Fournette ran for 3,830 yards and 41 touchdowns in three seasons at LSU. The 6-foot, 228-pounder averaged 6.2 yards per carry and 19.3 carries per game in his career, and his physical running style is a perfect match for the ball-control offense the Jaguars want to run in 2017. Yet he agrees with his coach’s approach that he needs to prove he should be the Jaguars’ top ball carrier.
“My role is to do whatever the team needs or coach asks me to do,” Fournette said. “My role right now is going out there and competing and getting better right now.”
Even so, the expectations for the fourth overall pick are not to share carries with Chris Ivory and T.J. Yeldon. It’s to have the same kind of role that Ezekiel Elliott had with Dallas in 2016 after the Cowboys chose him fourth overall. Not duplicate Elliott’s numbers — he led the NFL in rushing (1,631 yards) while running behind the best offensive line in football — but to be the workhorse.
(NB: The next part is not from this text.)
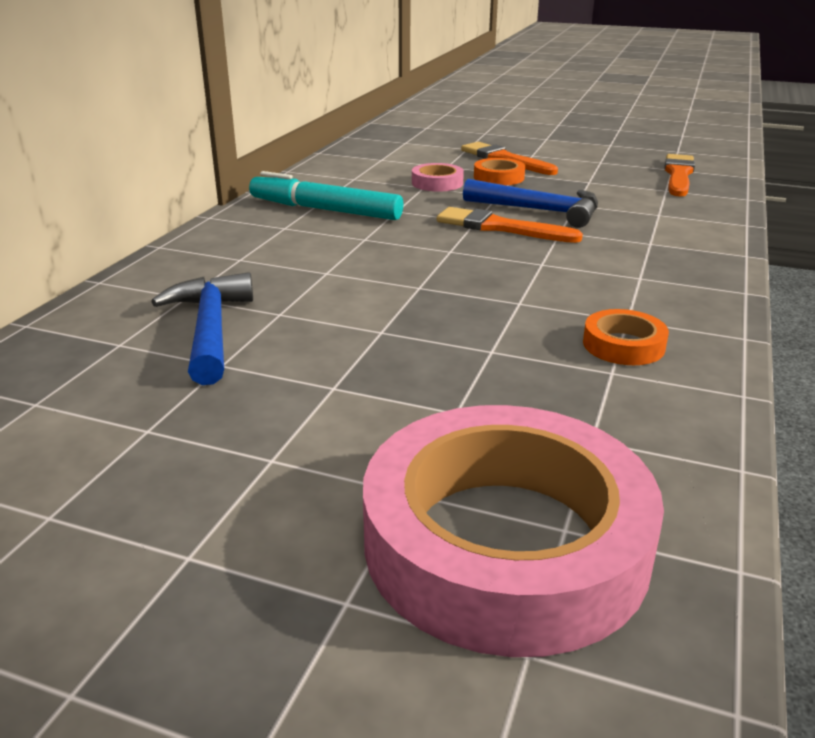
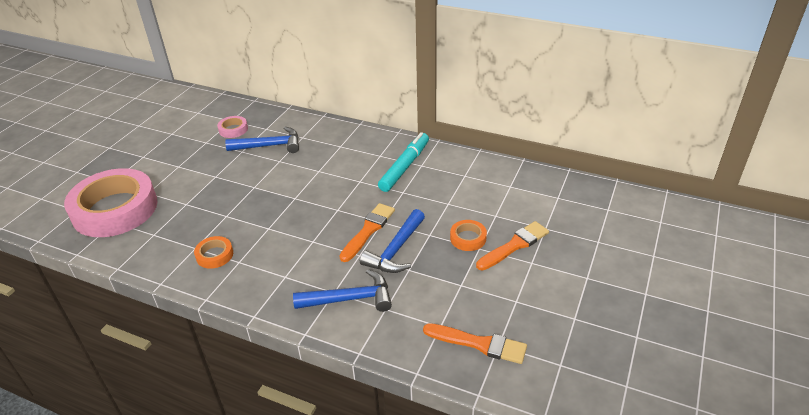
camera: 95 degrees right, 10 degrees up
pink tape [412,163,464,192] -> pink tape moved to [217,116,248,138]
none -> blue hammer [293,269,392,312]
“I’m not going to automatically say that,” Fournette said. “I have to still learn from the vets. I know T.J., I know Chris. I’ve known them since I was in high school. Just go in there under those guys, learning from them as much as I can.”
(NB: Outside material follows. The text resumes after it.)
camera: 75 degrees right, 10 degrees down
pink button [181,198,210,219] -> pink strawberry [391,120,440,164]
The Jaguars have had the NFL’s worst ground game over the past five seasons. Since Maurice Jones-Drew led the league in rushing in 2011, the Jaguars have averaged a league-low 92.1 yards per game. They’ve run for 34 touchdowns (only the Chargers’ 33 are worse), and that includes just 13 in the past two seasons — five of which came from quarterback Blake Bortles.
The Jaguars drafted Yeldon in the second round in 2015, but he has just 1,205 yards and three touchdowns in two seasons. The Jaguars signed Ivory to a five-year, $32 million contract with $10 million guaranteed in March 2016, but he missed five games with injuries, ran for just 439 yards and averaged a career-low 3.8 yards per carry last season.
Fournette is the Jaguars’ best option to revitalize the run game.
“I don’t know that answer right now to the exact percentage of [how much Fournette will touch the ball], but obviously it’s someone that we’re looking for,” Marrone said. “That is our goal offensively, our goal as an organization, to have someone back there that we can do that with. That’s what we’re working and striving for.
“Whether we get there or not, a lot of that is going to be what the player earns.”